It’s the penultimate Monday of 2023–and next Monday doesn’t really count as it is Christmas Day. So, the year is basically over, Advent has but a week left, and I still have 2000+ pages of student writing to look at (by which I mean: grade) contained within my first year composition students’ portfolios.
In other words, ain’t nobody got time for a blog today.
But isn’t that the lament of the season: too much to do, not enough time?
Everybody was busy when Jesus was born, too. I mean, there was a census on, for goodness sake. Logistics to be managed, paperwork to be filed, rooms to be found.
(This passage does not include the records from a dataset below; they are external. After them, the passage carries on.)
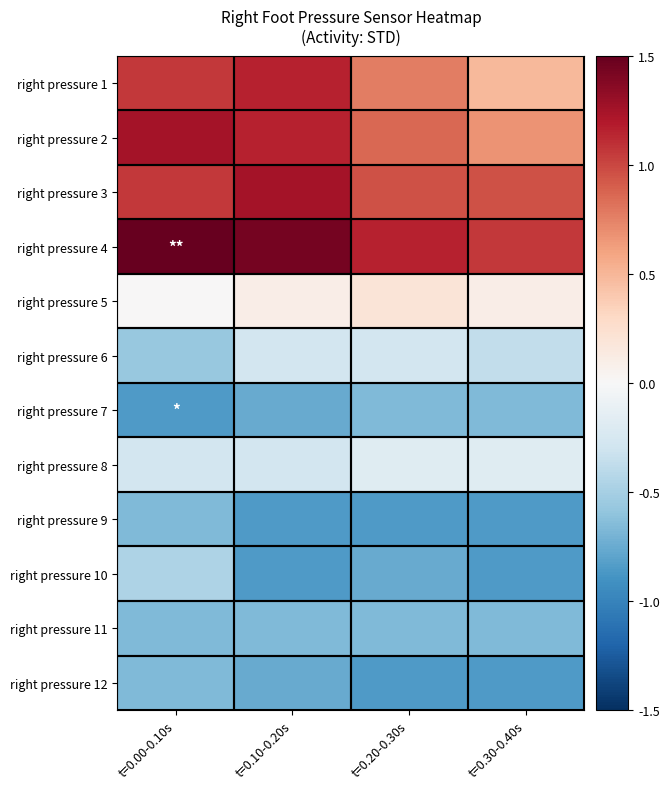

Reading left to right, extract all data points from this chart.

right pressure 1: t=0.00-0.10s=1.1	t=0.10-0.20s=1.1	t=0.20-0.30s=0.8	t=0.30-0.40s=0.5
right pressure 2: t=0.00-0.10s=1.2	t=0.10-0.20s=1.1	t=0.20-0.30s=0.9	t=0.30-0.40s=0.7
right pressure 3: t=0.00-0.10s=1.1	t=0.10-0.20s=1.2	t=0.20-0.30s=1.0	t=0.30-0.40s=1.0
right pressure 4: t=0.00-0.10s=1.5	t=0.10-0.20s=1.4	t=0.20-0.30s=1.1	t=0.30-0.40s=1.1
right pressure 5: t=0.00-0.10s=0.0	t=0.10-0.20s=0.1	t=0.20-0.30s=0.2	t=0.30-0.40s=0.1
right pressure 6: t=0.00-0.10s=-0.6	t=0.10-0.20s=-0.3	t=0.20-0.30s=-0.3	t=0.30-0.40s=-0.4
right pressure 7: t=0.00-0.10s=-0.8	t=0.10-0.20s=-0.8	t=0.20-0.30s=-0.7	t=0.30-0.40s=-0.7
right pressure 8: t=0.00-0.10s=-0.3	t=0.10-0.20s=-0.3	t=0.20-0.30s=-0.2	t=0.30-0.40s=-0.2
right pressure 9: t=0.00-0.10s=-0.7	t=0.10-0.20s=-0.8	t=0.20-0.30s=-0.8	t=0.30-0.40s=-0.8
right pressure 10: t=0.00-0.10s=-0.5	t=0.10-0.20s=-0.8	t=0.20-0.30s=-0.8	t=0.30-0.40s=-0.8
right pressure 11: t=0.00-0.10s=-0.7	t=0.10-0.20s=-0.7	t=0.20-0.30s=-0.7	t=0.30-0.40s=-0.7
right pressure 12: t=0.00-0.10s=-0.7	t=0.10-0.20s=-0.8	t=0.20-0.30s=-0.8	t=0.30-0.40s=-0.8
Nothing new to our busy-ness, then, even if it now looks like end-of-the-year work or school concerts and holiday parties and gift shopping and church this-and-that.
It’s why I love the radical simplicity of Christina Rossetti’s “Love Came Down at Christmas.” I’ve written here about the great Victorian poet Rossetti before (and she’s one of the literary stars of Nourishing Narratives, if you’re still looking for an excellent Christmas gift <wink>). In both form and theme, the poem helps us focus so beautifully on the all-sufficiency of God’s love: whatever other work with which we are concerned, God does all the work of Christmas. And there’s not one thing we add–or need to.
And indeed, in the words of the wonderful final stanza, the wonder of Christmas is that that Love also completely provides all we ask for, all we impart, and all we show as the witness of the incarnation. May that Love be yours this Christmas.
"Love came down at Christmas" by Christina Rossetti Love came down at Christmas, Love all lovely, Love Divine, Love was born at Christmas, Star and Angels gave the sign. Worship we the Godhead, Love Incarnate, Love Divine, Worship we our Jesus, But wherewith for sacred sign? Love shall be our token, Love be yours and love be mine, Love to God and all men, Love for plea and gift and sign.
Photo by Annie Spratt on Unsplash
I will read the poem to my grandchildren on Christmas Day.
Thank you.
Thanks for this. I’m always arrested by that last line of Rossetti’s poem. I know what love as “gift” or “sign” might be, but what about love as “plea”? It’s interesting to plug in the different definitions in my dictionary: a justification? an entreaty? a legal pleading? Or maybe, as in Debra’s sestina, an ache – “the ache is the gift.”